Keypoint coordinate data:
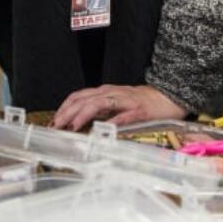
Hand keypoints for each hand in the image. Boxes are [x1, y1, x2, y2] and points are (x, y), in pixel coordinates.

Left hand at [50, 84, 183, 130]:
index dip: (64, 108)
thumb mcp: (116, 104)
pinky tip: (102, 129)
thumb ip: (100, 110)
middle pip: (84, 99)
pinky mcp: (138, 111)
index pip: (78, 96)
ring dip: (83, 115)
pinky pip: (122, 116)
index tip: (54, 121)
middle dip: (67, 113)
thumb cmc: (142, 102)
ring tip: (73, 126)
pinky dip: (111, 122)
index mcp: (105, 92)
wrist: (168, 98)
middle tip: (57, 126)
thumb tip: (79, 122)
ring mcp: (125, 101)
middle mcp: (112, 93)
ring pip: (98, 104)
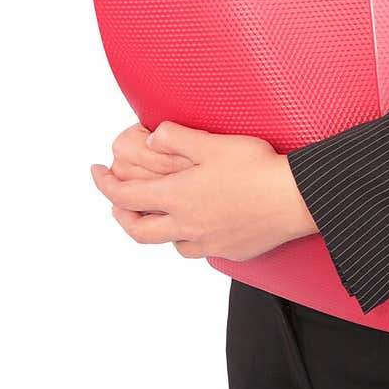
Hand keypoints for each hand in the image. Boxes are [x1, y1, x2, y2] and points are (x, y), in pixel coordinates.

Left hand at [90, 120, 318, 261]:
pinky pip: (199, 250)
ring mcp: (208, 242)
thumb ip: (176, 138)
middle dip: (120, 214)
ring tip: (160, 214)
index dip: (104, 184)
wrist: (293, 198)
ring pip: (169, 243)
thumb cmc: (257, 168)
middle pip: (138, 229)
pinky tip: (200, 227)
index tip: (95, 172)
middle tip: (116, 202)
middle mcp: (187, 225)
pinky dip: (189, 238)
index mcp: (178, 196)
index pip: (126, 196)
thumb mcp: (212, 142)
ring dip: (157, 229)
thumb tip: (150, 138)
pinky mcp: (229, 251)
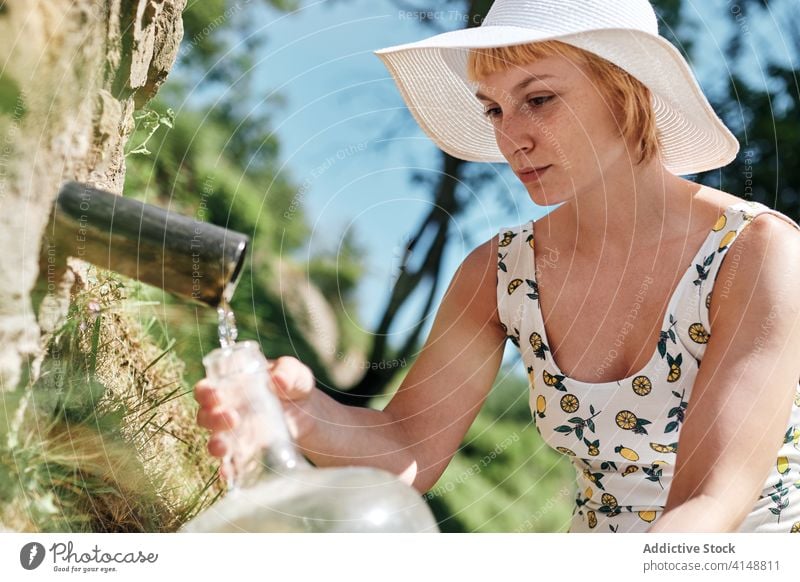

WHAT IS BEING ASKED
Filter the entries above down to the lines that contain the word "middle".

RESULT OF THE TASK
middle pip: (84, 99)
middle dip: (67, 113)
middle tip: (57, 126)
middle mcp: (112, 93)
middle dip: (120, 214)
middle pip: (138, 229)
middle tip: (116, 202)
middle mcp: (187, 225)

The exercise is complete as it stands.